The gears in my head turned as to what this guy was getting at as I remembered the last conversation that I had with Matt, and then I knew that I had to nip this in the bud. I walked towards him, and as I did, I got a better look at him.

He was dressed in the way that someone who ran a shop like Vanessa’s should’ve been dressed. On the face of it, he didn’t look too out of the ordinary with a plaid shirt and brown pants, but he wore a speckled bow tie and had a strange amulet worn around his neck. While he could’ve otherwise passed off for an ordinary businessman, his demeanor and certain aspects of his wardrobe made him look like a panelist at a conspiracy convention.

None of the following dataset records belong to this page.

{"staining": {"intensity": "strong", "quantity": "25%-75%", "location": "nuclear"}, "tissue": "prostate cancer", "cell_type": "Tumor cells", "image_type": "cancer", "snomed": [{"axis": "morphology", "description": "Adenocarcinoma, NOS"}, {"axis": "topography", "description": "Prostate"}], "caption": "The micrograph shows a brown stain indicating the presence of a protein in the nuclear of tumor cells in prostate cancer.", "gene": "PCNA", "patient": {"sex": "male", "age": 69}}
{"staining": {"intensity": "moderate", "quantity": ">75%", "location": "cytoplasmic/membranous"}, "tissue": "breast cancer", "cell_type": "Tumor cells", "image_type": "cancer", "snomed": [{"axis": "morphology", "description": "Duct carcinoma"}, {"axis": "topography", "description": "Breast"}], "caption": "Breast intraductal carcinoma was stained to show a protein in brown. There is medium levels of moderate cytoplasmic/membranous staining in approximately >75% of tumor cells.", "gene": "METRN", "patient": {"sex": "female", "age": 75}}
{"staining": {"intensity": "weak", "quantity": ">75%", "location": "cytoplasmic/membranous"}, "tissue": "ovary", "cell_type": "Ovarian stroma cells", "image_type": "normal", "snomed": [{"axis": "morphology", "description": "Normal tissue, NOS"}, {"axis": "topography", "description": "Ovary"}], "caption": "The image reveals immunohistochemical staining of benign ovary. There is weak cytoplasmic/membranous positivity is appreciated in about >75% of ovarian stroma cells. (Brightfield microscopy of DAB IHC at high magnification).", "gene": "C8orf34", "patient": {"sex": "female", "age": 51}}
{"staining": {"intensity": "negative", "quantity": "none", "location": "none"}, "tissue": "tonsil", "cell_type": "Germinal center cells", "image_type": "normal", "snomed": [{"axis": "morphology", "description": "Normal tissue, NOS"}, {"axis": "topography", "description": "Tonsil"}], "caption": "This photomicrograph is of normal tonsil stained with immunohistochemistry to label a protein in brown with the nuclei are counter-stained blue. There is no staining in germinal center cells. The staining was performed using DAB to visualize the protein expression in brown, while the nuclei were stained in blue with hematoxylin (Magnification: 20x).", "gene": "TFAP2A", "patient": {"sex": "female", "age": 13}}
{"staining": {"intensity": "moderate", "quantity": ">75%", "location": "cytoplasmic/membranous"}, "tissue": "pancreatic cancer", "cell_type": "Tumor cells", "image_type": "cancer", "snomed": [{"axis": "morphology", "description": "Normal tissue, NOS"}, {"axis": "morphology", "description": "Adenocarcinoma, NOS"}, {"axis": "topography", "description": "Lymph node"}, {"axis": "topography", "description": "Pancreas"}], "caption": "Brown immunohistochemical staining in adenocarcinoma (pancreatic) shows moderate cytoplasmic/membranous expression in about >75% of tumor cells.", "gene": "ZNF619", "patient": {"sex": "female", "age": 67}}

“Well,” I said. “I’ll have you know then that there’s really nothing that you’ll find here, Mr. Sam. Yup, we have no aliens, no gremlins, no ghouls, no Skinwalkers, no Sasquatches, or the like here. This is entirely a normal house, so I think you’re wasting your time and you should look elsewhere if you want to see something weird.”

“Oh, I can see how you’d think that,” he said, unperturbed and undeterred by what I had said. “For you see, this house has a long history. It was owned by the Evergreen family, who ran a textile business, but after a spate of bad luck they went bankrupt and had to sell the house. Several of their family members died mysteriously thereafter, and since then, the house has been passed around from buyer to buyer, with people claiming that weird things happen to them before eventually leaving.”

While my initial reaction to protect Charlotte was to ask him to leave - I paused as I processed what he had said. Charlotte’s entire family had died in mysterious ways? I tried to find out more information on them, but given they had lived in the era before the Internet, it had proven to be near-impossible. “Wait - how do you know so much about the house?”

“Well, I can’t take all the credit for that,” he said. “My team’s researchers always put in the hard work. Not to mention - didn’t you call the police when your house was ‘broken into’ earlier?”

“How on earth did y-” I began to ask him but then gave up midway. I had more important things to worry about. “Yeah, but it was likely just something random and nothing like that ever happened again.”

“But they never found who did it, did they?” Sam replied in a spooky voice. “How can you be sure that it wasn’t something… supernatural?”

“I highly doubt it-”

“Well, I see that you haven’t really bought what I’m selling, but perhaps I could interest you in a small monetary incentive?” he asked.

I paused at that. “What kind of incentives?”